Failure to address these factors will leave the two nations with a Great Lakes water management regime which will be reduced to a sieve because momentous political, social and economic forces will converge to override the regime proposed in the Draft.

Conflict and potential violence are inherent in failure.

First, severe tensions will arise between US populations and interests, state vs. state and within states affected by water shortage. No comment is needed about the propensity among many US citizens to inflict violence in situations of severe social stress, imagine the stresses related to serious water deprivation. How many ‘shootouts’ took place in the US pioneer west between cattlemen, sheepmen and farmer settlers over water access?

Anyone can fill in the blanks about what some Canadians will do if their livelihood and perhaps life needs are compromised by other Canadians or Americans taking more than their fair share of water in a future chronic water crisis.

Second, there is an ugly and foreboding Joker in this deck. That Joker is what happens in a very rapid climatic change driven by global warming?

Fortune magazine, January, 2004,x reveals policy recommendations to the Pentagon about what to do if severe food and water shortages appear due to sudden climate change. This Pentagon generated policy scenario addresses what the US military posture ought to be under these circumstances of dire need in the US. Here is what the Pentagon policy group advises: Identify "no regrets" strategies to ensure reliable access to food and water and to ensure our national security.

A “no regrets” strategy which deploys military forces to obtain water can only mean that Canada becomes a target. Mexico has not enough water to interest an army of invasion. Further Mexico is about 3000 km from north to south mostly well populated, about 100,000,000 people who would and could fight every inch of the way. Canada has a population of 31,000,000 in a thin beady line across about 5000 km, is poorly armed and even if armed to the teeth could be carved up by US military forces in two weeks. Canada has big water prizes.

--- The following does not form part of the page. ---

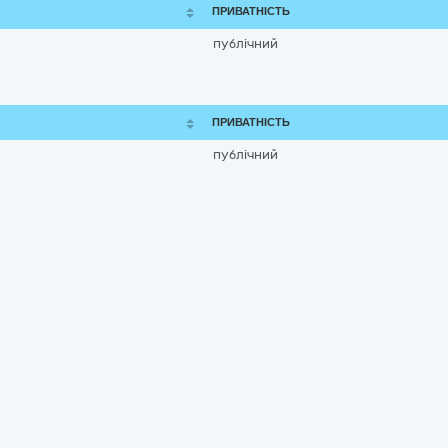
ПРИВАТНІСТЬ
публічний
ПРИВАТНІСТЬ
публічний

There is no doubt if things come to blows which way US military forces would move.

Is this a credible scenario? Would the US deploy military force against Canada to obtain water which we resisted giving over because Canadians needed it?

I suggest the US has already deployed military forces to secure oil in Iraq and elsewhere because oil is seen as a non-negotiable need which must be controlled. If the two countries do not jointly implement the five points of action above, water will become a non-negotiable need for the US.

The future wars will be mainly over the key resources of oil and water.xi

Water need not be a war prize in North America if the two countries address the geopolitical framework of the water question and dispense with the belief that the 2004 Draft Implementing Agreement of The Great Lakes Annex, 2001 is valid in the context of this presentation.